I’ve recently received a question about L’Oreal’s cruelty-free status. A reader told me they heard that L’Oreal no longer tests on animals. Is there any truth to this?
Let me start with a quote from L’Oreal newly-created animal testing FAQ:
“L’Oréal no longer tests any of its products or any of its ingredients on animals, anywhere in the world. Nor does L’Oréal delegate this task to others.”
No wonder misleading rumors about L’Oreal being cruelty-free are spreading. The above statement would imply that L’Oreal doesn’t test finished products or ingredients on animals at any stage of production, that their suppliers don’t test raw materials on animals, and that they have pulled out of China.
False! Read the following sentence:
“An exception could be made if authorities required it for human safety or regulatory purposes.” In order words, they do fund animal testing of their finished products in China, where the practice is required by law.
But wait! There’s more deception!
The whole change in L’Oreal’s animal testing policy took place with March 2013 as a cut-off date. The company now claims not to test its finished products or raw materials on animals after this date. They claim:
“When a supplier proposes us an ingredient, we ask to examine its safety dossier. If the dossier contains data generated by means of animal testing before March 2013, L’Oréal can retain the ingredient. If the data was generated after March 2013 and was for a cosmetics application, L’Oréal cannot retain the ingredient. If the data was generated after March 2013 but was for a usage other than cosmetics, then L’Oréal can retain the ingredient.”

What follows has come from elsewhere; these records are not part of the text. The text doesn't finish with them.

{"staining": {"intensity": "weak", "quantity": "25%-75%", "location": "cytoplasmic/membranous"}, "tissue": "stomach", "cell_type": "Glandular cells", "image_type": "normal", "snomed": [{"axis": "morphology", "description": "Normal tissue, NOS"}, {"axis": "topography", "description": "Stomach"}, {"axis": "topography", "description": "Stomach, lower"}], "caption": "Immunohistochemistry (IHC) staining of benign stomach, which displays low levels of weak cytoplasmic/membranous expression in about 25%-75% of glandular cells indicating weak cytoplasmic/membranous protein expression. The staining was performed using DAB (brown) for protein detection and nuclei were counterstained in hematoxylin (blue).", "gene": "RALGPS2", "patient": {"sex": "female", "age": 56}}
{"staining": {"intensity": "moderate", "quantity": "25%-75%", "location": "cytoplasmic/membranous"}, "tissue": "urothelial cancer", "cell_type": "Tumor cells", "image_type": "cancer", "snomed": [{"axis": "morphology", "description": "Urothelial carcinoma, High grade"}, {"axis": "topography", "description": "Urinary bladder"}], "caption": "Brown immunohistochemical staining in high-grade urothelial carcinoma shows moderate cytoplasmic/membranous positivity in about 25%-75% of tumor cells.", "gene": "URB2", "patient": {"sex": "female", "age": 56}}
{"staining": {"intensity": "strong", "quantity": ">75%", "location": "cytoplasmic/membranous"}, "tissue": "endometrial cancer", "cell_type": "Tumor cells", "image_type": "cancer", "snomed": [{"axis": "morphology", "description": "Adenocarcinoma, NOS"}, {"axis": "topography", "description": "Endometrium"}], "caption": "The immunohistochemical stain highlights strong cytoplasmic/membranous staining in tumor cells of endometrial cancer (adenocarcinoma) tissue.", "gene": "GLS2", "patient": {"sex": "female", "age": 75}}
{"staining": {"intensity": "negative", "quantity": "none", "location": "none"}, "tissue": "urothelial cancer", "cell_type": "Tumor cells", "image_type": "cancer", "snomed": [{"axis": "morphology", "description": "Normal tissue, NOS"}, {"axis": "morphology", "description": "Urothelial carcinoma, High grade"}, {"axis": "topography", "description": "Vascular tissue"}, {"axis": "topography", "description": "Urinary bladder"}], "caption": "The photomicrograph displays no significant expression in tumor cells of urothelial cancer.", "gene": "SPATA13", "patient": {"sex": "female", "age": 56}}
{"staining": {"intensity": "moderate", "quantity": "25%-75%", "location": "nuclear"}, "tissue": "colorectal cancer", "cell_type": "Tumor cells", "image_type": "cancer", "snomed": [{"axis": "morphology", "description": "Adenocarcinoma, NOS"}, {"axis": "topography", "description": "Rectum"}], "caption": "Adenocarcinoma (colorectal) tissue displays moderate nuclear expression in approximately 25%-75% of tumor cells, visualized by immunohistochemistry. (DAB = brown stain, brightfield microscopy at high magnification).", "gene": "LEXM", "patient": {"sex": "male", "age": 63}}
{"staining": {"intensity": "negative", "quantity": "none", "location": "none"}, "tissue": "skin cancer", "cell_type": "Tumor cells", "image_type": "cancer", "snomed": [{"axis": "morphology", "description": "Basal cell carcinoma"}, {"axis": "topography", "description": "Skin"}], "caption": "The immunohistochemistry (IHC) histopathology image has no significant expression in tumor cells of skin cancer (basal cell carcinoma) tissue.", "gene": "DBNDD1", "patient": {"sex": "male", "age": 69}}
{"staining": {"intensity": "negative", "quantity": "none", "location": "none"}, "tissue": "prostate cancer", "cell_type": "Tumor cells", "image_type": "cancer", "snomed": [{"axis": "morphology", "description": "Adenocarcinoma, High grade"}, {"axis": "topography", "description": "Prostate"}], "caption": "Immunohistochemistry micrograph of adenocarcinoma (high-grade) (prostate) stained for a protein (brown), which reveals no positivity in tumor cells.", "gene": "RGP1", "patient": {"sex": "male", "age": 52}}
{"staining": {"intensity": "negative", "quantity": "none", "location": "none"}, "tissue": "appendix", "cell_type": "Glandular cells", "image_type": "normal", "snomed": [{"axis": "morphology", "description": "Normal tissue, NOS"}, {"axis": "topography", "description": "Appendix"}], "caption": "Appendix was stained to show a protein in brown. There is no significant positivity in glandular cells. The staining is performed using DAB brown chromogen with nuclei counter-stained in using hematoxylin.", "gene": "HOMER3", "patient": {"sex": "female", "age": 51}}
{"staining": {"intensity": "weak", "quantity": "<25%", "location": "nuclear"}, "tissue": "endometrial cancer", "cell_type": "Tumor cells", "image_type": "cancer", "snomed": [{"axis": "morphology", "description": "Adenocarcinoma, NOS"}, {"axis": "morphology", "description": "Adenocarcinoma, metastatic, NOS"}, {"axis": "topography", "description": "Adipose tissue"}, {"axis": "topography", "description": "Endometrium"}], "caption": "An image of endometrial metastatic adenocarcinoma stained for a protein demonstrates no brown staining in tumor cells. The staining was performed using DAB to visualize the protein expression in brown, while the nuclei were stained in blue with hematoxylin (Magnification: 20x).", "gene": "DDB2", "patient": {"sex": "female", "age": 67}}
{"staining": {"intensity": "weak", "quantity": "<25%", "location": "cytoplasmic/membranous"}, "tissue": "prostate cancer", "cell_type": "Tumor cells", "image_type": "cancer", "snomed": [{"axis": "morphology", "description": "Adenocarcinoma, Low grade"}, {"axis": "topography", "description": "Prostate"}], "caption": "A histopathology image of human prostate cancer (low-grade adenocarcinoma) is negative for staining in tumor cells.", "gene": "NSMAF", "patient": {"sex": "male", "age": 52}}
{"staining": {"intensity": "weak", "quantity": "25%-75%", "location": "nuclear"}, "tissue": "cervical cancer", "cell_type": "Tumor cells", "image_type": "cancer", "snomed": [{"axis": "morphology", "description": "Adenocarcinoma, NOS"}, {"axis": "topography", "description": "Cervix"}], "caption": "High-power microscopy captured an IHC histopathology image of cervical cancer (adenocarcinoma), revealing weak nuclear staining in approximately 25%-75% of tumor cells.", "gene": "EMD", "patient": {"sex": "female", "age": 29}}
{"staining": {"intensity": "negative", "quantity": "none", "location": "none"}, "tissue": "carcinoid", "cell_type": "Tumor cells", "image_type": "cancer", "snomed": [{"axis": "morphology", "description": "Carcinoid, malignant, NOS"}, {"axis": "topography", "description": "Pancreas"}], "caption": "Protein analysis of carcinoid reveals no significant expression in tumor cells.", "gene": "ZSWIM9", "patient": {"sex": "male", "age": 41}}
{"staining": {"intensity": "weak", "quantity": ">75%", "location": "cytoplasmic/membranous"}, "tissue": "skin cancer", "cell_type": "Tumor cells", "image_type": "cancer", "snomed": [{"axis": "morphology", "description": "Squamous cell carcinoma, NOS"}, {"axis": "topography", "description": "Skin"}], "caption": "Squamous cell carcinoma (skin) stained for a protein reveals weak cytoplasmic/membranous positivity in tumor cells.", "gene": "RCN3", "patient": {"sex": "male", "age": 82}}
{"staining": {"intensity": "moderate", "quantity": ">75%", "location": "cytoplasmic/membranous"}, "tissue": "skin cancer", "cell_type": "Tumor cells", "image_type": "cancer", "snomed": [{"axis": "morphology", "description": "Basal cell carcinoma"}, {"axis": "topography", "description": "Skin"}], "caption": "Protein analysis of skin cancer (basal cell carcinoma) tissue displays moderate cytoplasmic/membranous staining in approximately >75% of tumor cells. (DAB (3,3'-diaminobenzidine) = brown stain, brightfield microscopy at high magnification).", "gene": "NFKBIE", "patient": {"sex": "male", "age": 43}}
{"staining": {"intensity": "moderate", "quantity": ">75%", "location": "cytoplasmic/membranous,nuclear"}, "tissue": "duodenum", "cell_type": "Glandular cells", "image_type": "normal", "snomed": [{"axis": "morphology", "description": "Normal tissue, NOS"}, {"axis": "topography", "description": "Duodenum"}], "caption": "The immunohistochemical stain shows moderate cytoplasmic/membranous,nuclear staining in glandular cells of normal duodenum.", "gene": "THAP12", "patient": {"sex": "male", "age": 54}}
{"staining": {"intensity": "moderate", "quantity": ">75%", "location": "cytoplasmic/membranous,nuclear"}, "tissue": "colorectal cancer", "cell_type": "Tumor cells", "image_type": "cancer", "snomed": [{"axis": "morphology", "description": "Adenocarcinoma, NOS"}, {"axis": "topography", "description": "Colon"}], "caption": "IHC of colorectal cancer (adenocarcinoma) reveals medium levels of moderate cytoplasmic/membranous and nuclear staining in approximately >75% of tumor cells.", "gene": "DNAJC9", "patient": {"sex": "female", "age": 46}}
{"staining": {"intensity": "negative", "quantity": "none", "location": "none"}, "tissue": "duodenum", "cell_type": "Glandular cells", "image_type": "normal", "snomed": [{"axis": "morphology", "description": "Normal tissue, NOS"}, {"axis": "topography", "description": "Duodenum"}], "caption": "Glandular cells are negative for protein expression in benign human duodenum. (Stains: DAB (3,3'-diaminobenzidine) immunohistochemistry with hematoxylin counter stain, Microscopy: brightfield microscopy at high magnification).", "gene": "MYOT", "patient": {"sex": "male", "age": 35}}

Basically, L’Oreal claims not to use any ingredients that have tested on animals IF those ingredients have been tested on animals after March 2013 AND IF they have been tested for cosmetic reasons only. Dear readers, THIS IS THEIR LOOPHOLE.
This is what allows L’Oreal to use animal-tested ingredients in their formulations for new products. These new products consist of anti-wrinkle products, acne treatments, sunscreens, and other skin-correcting or skin-protecting “miracle” products; L’Oreal surely knows what strings to pull to have these products fall under the “medicated ingredients” list.
L’Oreal actually has a history of disguising its cosmetics as drugs, and has been sued by the FDA over misleading ads regarding this. The FDA claimed that L’Oreal products “were intended to affect the structure or any function of the human body, rendering them drugs under the Act (Federal Food, Drug, and Cosmetic Act).” This is proof that some of L’Oreal’s products were indeed marketed as drugs.
Whether or not there’s a link, one thing’s for sure: the company clearly states to be using ingredients that have been tested on animals for medical reasons, even after their cut-off date of March 2013.
There’s also this statement: ” Also, in response to questions raised by the scientific community and by civil society, local authorities could choose to reexamine the safety data of a known family of ingredients, and could require new safety data.” This is meant to cover their asses, but it also means: If an ingredient that has a proven safety records needs to be re-tested, they will gladly comply by testing it on animals, which is unacceptable for a truly cruelty-free company.
All in all, L’Oreal is not and has never been cruelty-free. L’Oreal doesn’t claim not to test new ingredients on animals. L’Oreal still sells in China. L’Oreal still kills and tortures animals every day by funding animal testing, be it in China or, presumably, for new ingredients. This is one of the the biggest lies relating to animal testing that I’ve seen.
Out of all the companies that have masqueraded as being cruelty-free — and the list is long — L’Oreal wins the grand prize.